I'll investigate further and post updates as I have them.

If you have additional info you want to share over a call, then sure, feel free to set up some time.

Kevinlee49 commented 8 months ago

@Adarsh-Ramanathan That's correct. I see, I just left feedback requests a few weeks ago on azure ml studio promptflow page, but I couldn't get any contact. You're the fastest person who replies my question.

Adarsh-Ramanathan commented 8 months ago

@Kevinlee49, just posting an update. I spent some time investigating yesterday, and I think I understand why this bug occurs; we'll start working on a patch soon. Unfortunately, the real issue is a couple of links down the dependency chain, but I think we can work around it in the tools package.

If you'd like to test a release candidate to help verify (when we have one, that is), please reach out.

Kevinlee49 commented 8 months ago

@Adarsh-Ramanathan Sure, thank you! I will look forward to your message and new update!

Adarsh-Ramanathan commented 8 months ago

@Kevinlee49, I have a candidate runtime image for you to test. I've run it several times through the flow I used to repro, and as far as I can tell, the issue is fixed. Would you be willing to test on your flow to confirm?

You can pull the image from adramapfdev.azurecr.io/promptflow-runtime:20240314.

You'll need to a) pull this image and re-push it to your workspace ACR, b) create a custom environment in your workspace with the image from your workspace ACR and an empty conda file, and c) update your CI runtime, choose the custom environment option, and pick the environment you created in (b).

ChenJieting commented 8 months ago

Issue #2026 pertains to the same question as this issue.

Kevinlee49 commented 8 months ago

@Kevinlee49, I have a candidate runtime image for you to test. I've run it several times through the flow I used to repro, and as far as I can tell, the issue is fixed. Would you be willing to test on your flow to confirm?

You can pull the image from adramapfdev.azurecr.io/promptflow-runtime:20240314.

You'll need to a) pull this image and re-push it to your workspace ACR, b) create a custom environment in your workspace with the image from your workspace ACR and an empty conda file, and c) update your CI runtime, choose the custom environment option, and pick the environment you created in (b).

@Adarsh-Ramanathan thank you, I will try it today! @Adarsh-Ramanathan I was trying to create a new runtime as following your instruction, but I got this error. Do you know how to handle this?

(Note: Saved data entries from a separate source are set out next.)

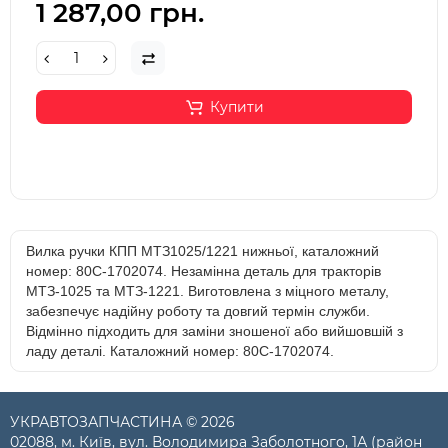
1 287,00 грн.
Купити
Вилка ручки КПП МТЗ1025/1221 нижньої, каталожний
номер: 80С-1702074. Незамінна деталь для тракторів
МТЗ-1025 та МТЗ-1221. Виготовлена з міцного металу,
забезпечує надійну роботу та довгий термін служби.
Відмінно підходить для заміни зношеної або вийшовшій з
ладу деталі. Каталожний номер: 80С-1702074.
УКРАВТОЗАПЧАСТИНА © 2026
02088, м. Київ, вул. Володимира Заболотного, 1А (район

Runtime pf-test2-runtime create failed. FlowRuntime pf-test2-runtime in compute instance mylee-compute2 is not ready: runtime starting timeout. Please try to create a new compute instance to hold runtime

github-actions[bot] commented 7 months ago

Hi, we're sending this friendly reminder because we haven't heard back from you in 30 days. We need more information about this issue to help address it. Please be sure to give us your input. If we don't hear back from you within 7 days of this comment, the issue will be automatically closed. Thank you!